The National Writers Association of South Africa (NWASA) notes with deep concern the repression
meted out to Tsitsi Dangarembga, including imprisonment, unjust prosecution and continuing
repression. We condemn this, even as we condemn the attempt to stifle the voices of writers such as
Hopewell Chin’ono, activists such as Jacob Ngarivhume and dozens of other ordinary Zimbabweans who
are exercising their rights of free speech.
NWASA salutes the Zimbabwean novelist, playwright, and filmmaker for her stand on human rights,
transparency, for accountability and for proper oversight of government practices in relation to its
Covid-19 response. NWASA and its members agree with her when she asserts that Zimbabwe is a
signatory of the African Charter on Human Rights and, as such, is legally bound to respect human rights,
including freedom of speech and protections against arbitrary arrest and detention.
This detention of Dangarembga and others was a shameless attempt to avoid scrutiny and
accountability. It signifies again the distance between the government of Zimbabwe and its people. We
have watched with a sense of outrage the footage of Zimbabwean police beating its citizens.
We are deeply concerned that country appears to be held together by violence and fear. In this context we
stand with the people of Zimbabwe just as they stood with us during our fight against apartheid.

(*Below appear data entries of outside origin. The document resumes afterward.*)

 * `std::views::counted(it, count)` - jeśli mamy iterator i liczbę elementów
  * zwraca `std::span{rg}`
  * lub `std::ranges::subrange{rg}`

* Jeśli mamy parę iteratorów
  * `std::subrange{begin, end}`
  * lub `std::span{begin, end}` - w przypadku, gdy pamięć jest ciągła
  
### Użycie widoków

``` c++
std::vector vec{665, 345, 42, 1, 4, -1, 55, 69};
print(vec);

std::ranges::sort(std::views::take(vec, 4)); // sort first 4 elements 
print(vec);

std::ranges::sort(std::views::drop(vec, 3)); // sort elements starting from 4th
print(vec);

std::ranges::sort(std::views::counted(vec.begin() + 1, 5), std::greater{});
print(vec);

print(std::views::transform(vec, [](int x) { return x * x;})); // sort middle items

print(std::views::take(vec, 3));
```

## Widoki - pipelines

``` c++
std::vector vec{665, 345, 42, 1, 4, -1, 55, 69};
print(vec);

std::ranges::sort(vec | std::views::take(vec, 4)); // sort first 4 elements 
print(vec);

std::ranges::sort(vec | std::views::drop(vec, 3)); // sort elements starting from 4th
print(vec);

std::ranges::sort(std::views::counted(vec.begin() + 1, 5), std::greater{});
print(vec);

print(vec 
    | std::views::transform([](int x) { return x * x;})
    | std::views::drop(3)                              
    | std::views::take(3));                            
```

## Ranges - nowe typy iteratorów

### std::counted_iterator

NWASA believes in Freedom of Expression as a core and fundamental principle. We demand that
charges against Tsitsi Dangarembga be dropped. We make the same demands for all others who were
jailed, imprisoned and charged for exercising their rights of free speech. We condemn the crackdown on
the work of journalists who play a key role throughout the continent allowing the public to be informed
positive actions and rights violations, and to hold leaders and public servants accountable.
NWASA calls on the government of Zimbabwe to end repression and to work with its people for a
prosperous, equitable and just Zimbabwe.
We call on justice-loving people everywhere, including writers and artists everywhere, to join us in
condemning the closing of democratic space in Zimbabwe. We also call on the South African
government to take a firm stand and issue the strongest sanction against this latest round of repression.

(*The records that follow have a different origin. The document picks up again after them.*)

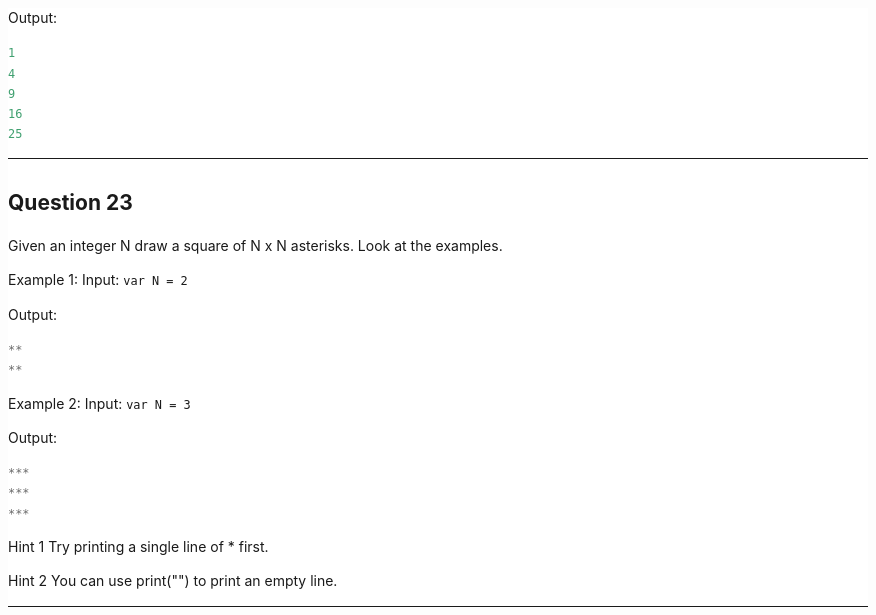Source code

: Output:
```swift
1
4
9
16
25
```

***
## Question 23

Given an integer N draw a square of N x N asterisks. Look at the examples.

Example 1:
Input: `var N = 2`

Output:
```swift
**
**
```

Example 2:
Input: `var N = 3`

Output:
```swift
***
***
***
```

Hint 1
Try printing a single line of * first.

Hint 2
You can use print("") to print an empty line.

***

Furthermore, we call upon our government (especially municipalities) , as well as South African citizens
to give refugee and home to distressed cultural activists who flee persecution from their countries and seek safety and security within our borders. Let us integrate them within our fold and make their experiences part of our daily cultural lives.
NWASA also at this time aligns with writers – including Panashe Chigumadzi, Ayobami Adebayo, and
NoViolet Bulawayo – in denouncing the continued persecution of ordinary Nigerians through the Special
Anti-Robbery Squad. Noting the long list of innocent Nigerians who have been harassed, falsely
imprisoned, tortured and extra-judicially murdered by SARS, we call for a full reform of the police
system in Nigeria. We call for the arrest and prosecution of police officers – whether members of SARS
or the general Nigerian Police Force – who have been involved in infringement of human rights, acts of
repression and gross violation. We add our voice to those speaking out against the continued police
harassment, arrest, detention and torture of peaceful protesters against police brutality. These protesters are part of building and strengthening a culture of justice, human rights and democracy in
Zimbabwe, Nigeria, and throughout the African continent.